Dinner consisted of latkes, a kind of traditional Jewish potato pancake that I found more palatable than expected. We all took bets on which menorah candle would be the last left burning, but of course no one was watching when the last one winked out. In terms of conversation, I had my best dialogue with the guy sitting to my left, Clara's father. He's some sort of big shot in the mass transit union and he knew more about the New York subway than anyone I've met so far. Lately I've been brushing up on my own knowledge of the subway, watching all the relevant Discovery Channel shows and doing internet research. So I know all about the tools, methods, dangers, and histories of subways in cities throughout the world. What I didn't know about where the unfinished and planned subways of New York, or that it costs one billion dollars to make a single mile of subway in New York. Jesus H. Christ! For my part, I told him about my job as a computer programmer, how, as a programmer gains more and more experience he finds himself doing less and less actual coding and more and more orchestration of existing code. Individual functions can become as complex as refrigerators, but as long as one knows their APIs - the simple interfaces that are exposed on the surface, the complexity can be taken for granted. And, since a good programmer can work 100 times faster than a bad one, there's almost no way a programmer's manager can anticipate delivery dates or monitor progress without working through the programmer himself.
After dinner, Anna and David's mother took Gretch and me aside and told us that it was such a wonderful thing to realize that her kids had, in the end, turned out alright. This was evidenced, so she said, by the quality of their friends (in other words, us). What made us so refreshing in comparison to her normal social network of middle aged lefty intellectuals was our relative youth. Instead of talking about our "cholesterol and vacations" we have interesting experiences to relate from the perspective of young adulthood.

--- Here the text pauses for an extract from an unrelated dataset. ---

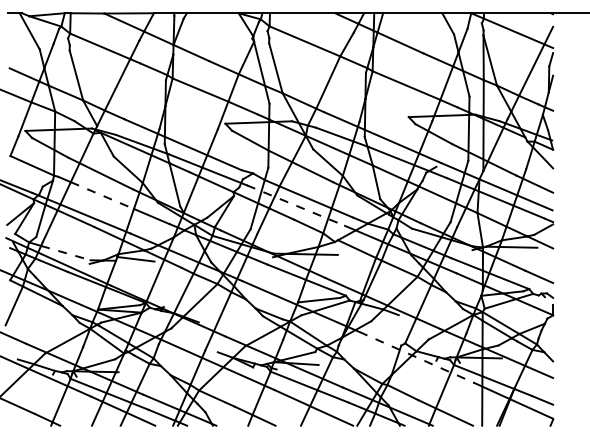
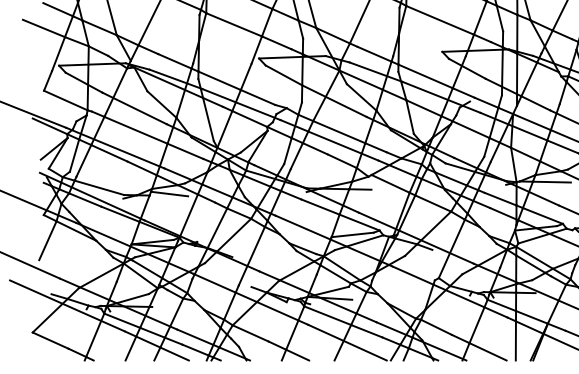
line: (102, 195) -> (136, 130), dashed -> solid
line: (296, 205) -> (330, 140), dashed -> solid
line: (65, 253) -> (99, 188), dashed -> solid
line: (416, 357) -> (450, 292), dashed -> solid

When Gretchen and I got back to our place, we found that Edna had yet to turn up. So we went next door to ask our neighbor if we could look for our cat in their basement. It's amazing how nice even New Yorkers can be if one just makes an effort to reach out. These new neighbors: Manfred and his wife (I forget her name) and their infant child were a picture of hospitality. While Manfred printed up extra color copies of our Edna flyer, the wife told us how her kids loved to watch our cats playing in the back yard. Since this neighboring brownstone had only one apartment per floor instead of two, each of the apartments was far more spacious. Everyone living within appeared to have taken advantage of the space and reproduced; there were at least four baby carriages at the bottom of the stairs. By contrast, our brownstone has two apartments per floor, and out of eight apartments, only one has a kid.
Anna and Clara came over for a couple hours and we played two different kinds of Scrabble. It's kind of embarrassing to admit this, but word games are about as fun as anything else a guy can reasonably do with three chicks.